1 Introduction

The origin and nature of gamma-ray bursts (GRBs) remains an important unresolved problem in astrophysics. Much of the difficulty in studying gamma-ray bursts is due to the poor directional precision of GRB detectors ($1 \sim 10^\circ 1\sigma$ statistical error) and their short duration ($1 \sim 100$ s). Recently an Italian-Dutch satellite (BeppoSAX) provided GRB coordinates with arcmin accuracy leading to the observation of fading X-ray, optical and radio afterglows (Costa 1997; Heise 1997; Djorgovski 1997; van Paradijs 1997; Frail 1997). These events provided information on their distance scale (Metzger 1997) and external environment. However, these observations were made many hours after the GRB event and the signals may be due to processes different from the GRB production mechanism. An observation of optical activity occurring at the same time as the gamma-ray emission may provide clues to understanding GRB physics (Sari 1998).

To search for simultaneous optical counterparts of GRBs, we are operating an automated wide field-of-view telescope at Lawrence Livermore National Laboratory (LLNL) to rapidly image GRB coordinate error boxes distributed by the Gamma-ray burst Coordinate distribution Network (GCN) (Barthelmy 1998). This system is called LOTIS for Livermore Optical Transient Imaging System.
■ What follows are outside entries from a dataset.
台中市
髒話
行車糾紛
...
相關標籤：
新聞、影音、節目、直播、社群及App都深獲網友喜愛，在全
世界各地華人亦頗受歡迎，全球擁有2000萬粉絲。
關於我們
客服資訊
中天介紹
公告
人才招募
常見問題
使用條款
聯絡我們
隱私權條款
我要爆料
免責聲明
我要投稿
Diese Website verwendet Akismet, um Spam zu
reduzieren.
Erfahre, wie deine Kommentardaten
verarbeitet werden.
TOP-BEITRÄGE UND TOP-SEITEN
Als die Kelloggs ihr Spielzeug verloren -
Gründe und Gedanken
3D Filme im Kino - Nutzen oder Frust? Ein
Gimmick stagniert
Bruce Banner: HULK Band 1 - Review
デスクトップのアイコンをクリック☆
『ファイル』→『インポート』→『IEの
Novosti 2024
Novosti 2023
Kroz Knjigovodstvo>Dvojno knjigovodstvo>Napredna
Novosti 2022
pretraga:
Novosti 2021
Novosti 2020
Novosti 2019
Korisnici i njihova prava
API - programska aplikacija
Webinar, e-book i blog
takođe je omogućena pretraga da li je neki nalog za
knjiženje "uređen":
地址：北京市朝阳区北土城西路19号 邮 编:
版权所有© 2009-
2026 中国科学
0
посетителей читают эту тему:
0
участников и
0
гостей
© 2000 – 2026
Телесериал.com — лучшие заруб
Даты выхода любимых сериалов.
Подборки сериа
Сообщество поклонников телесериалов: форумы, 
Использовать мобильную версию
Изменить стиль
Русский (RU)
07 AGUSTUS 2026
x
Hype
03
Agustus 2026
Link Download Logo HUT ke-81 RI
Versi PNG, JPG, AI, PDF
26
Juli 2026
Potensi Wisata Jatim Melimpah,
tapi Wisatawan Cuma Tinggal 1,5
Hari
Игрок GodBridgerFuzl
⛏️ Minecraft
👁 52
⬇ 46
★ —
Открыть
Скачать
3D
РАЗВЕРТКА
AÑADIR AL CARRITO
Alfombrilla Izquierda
Currently, the real-time trigger derived from BATSE telemetry in $\sim 5$ s has large angular error ($1\sigma$ error of $2 \sim 10^\circ$). This requires wide field-of-view optics to obtain significant coverage of an event. LOTIS utilizes commercially available Canon f/1.8 telephoto lenses of 200 mm focal length and 110 mm diameter effective aperture. The electronic focal plane sensors are $2048 \times 2048$ pixel Loral 442A CCDs with $15 \times 15\mu$m pixels driven by custom read-out electronics. Each lens/camera assembly has a field-of-view of $8.8\times 8.8^\circ$ with a pixel scale of 15 arcsec. Four cameras are arranged in a $2\times 2$ array to cover a total field-of-view of $17.4\times 17.4^\circ$ overlapping $0.2^\circ$ in each dimension. We are running these cameras without filters to enhance our detection sensitivity to dim objects. While we are waiting for GRB triggers which occur $\sim$once per 20 days, we systematically monitor the entire available night sky 4 times a night.

LOTIS started operating in October 1996 at LLNL's remote test facility, 25 miles east of Livermore, California. We recorded $\sim40$ GCN triggers as of Nov. 1998 including GRB970223 (Park 1997), GRB 971227 and GRB 980703. In this paper we report on 2 events: GRB 971227 and GRB 980703. Many follow-up observations were made for these events because BeppoSAX detected fading hard X-ray counterparts and was able to localize the GRB coordinate to $\sim 1$ arcmin. The ealiest observations were made by LOTIS responding to the BATSE triggers.